Tuesday, 10 December 2013

Warning - plastic may damage your wealth!

As we move into the Christmas spending season, do remember that credit and store cards should be paid off in full each month. Otherwise the outstanding amount owed can hang around for many Christmases to come.

Thursday, 13 December 2012

Taking with one hand

When it came to personal investments in his Autumn Statement on 5 December, Chancellor George Osborne gave with one hand and took away with the other. He extended the Isa allowance for the 2013/14 tax year to £11,520 – up from £11,280 in 2012/13 – and the government is consulting on whether to allow Aim shares to form part of an Isa.
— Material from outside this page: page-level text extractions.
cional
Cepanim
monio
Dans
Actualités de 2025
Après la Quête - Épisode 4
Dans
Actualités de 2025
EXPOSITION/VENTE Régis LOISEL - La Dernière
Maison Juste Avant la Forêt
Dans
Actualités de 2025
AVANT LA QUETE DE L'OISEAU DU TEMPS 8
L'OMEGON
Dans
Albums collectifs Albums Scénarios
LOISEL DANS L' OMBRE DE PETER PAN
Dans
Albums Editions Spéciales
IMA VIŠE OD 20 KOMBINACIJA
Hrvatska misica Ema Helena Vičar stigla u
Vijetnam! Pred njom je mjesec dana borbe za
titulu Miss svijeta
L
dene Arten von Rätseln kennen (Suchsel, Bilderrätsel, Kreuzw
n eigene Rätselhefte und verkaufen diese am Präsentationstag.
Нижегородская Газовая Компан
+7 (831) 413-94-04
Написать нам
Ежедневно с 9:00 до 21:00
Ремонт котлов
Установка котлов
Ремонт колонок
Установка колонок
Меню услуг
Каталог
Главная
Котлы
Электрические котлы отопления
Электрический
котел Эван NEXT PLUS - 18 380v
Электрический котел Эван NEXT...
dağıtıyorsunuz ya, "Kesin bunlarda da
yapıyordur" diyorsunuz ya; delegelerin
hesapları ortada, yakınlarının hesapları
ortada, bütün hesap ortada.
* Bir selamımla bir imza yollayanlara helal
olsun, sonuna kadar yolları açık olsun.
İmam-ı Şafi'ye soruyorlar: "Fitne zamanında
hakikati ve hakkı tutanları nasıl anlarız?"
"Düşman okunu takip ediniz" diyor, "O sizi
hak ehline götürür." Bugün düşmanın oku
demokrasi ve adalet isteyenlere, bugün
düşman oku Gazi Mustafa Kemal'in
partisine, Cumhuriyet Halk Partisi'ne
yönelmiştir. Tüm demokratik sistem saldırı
The Chancellor also raised the child trust fund and junior Isa limits – from £3,600 to £3,720 a year. Equally, he made a small extension to the capital gains tax allowance – from £11,000 in 2014/15 to £11,100 in 2015/16. However, pensions were subjected to a raid. The annual contribution limit was reduced from £50,000 to £40,000 for the 2014/15 tax year. This was mitigated to some extent by some changes in the carry forward rules, which mean that investors are now able to carry forward any unused allowance from the previous three years to the current tax year. Meanwhile the lifetime allowance is to be reduced from £1.5m to £1.25m from 2014/15. That said, the Chancellor was more generous with drawdown limits, which are to be increased from 100% of the value of an equivalent annuity to 120%. Some commentators suggested the basis for the calculation should move away from the 15-year gilt yield and, until this happens, income levels were likely to remain low and fluctuate over time. Osborne also made some changes to business tax rates, including extending the temporary doubling of the Small Business Rate Relief scheme until April 2014.

Monday, 11 April 2011

Budget 2011 - Tax

Chancellor George Osborne had already decided to raise the personal allowance to £7,475 from 6 April this year. He used this latest Budget to extend that allowance by another £630 to £8,105 from April 2012. He has also brought down the rate at which people start to pay higher rate tax from £43,875 to £42,475. As a legacy from the last Labour budget, the personal allowance will still be withdrawn completely at an income of £115,000. The Chancellor has also announced that, in future, tax allowances will be increased in line with the Consumer Prices Index rather than the Retail Price Index. Historically, the Retail Price Index has been higher, so this could have a long-term impact on the value of such increases for all taxpayers. The rules on inheritance tax and capital gains tax (CGT) remained largely unchanged. However, anyone leaving more than 10% of their estate to charity will see their inheritance tax bill fall by 10% while the amount qualifying for Entrepreneur’s Relief on CGT - where tax is charged at 10% rather than 18% or 28% - has doubled from £5m to £10m. There were some changes at the top end of the investment scale. Upfront tax relief on Enterprise Investment Schemes will rise from 20% to 30% while the amount that can be invested annually will rise from £500,000 to £1m. The Chancellor is also relaxing some of the rules around eligible companies for these and venture capital trusts to expand the potential for attracting this type of investment.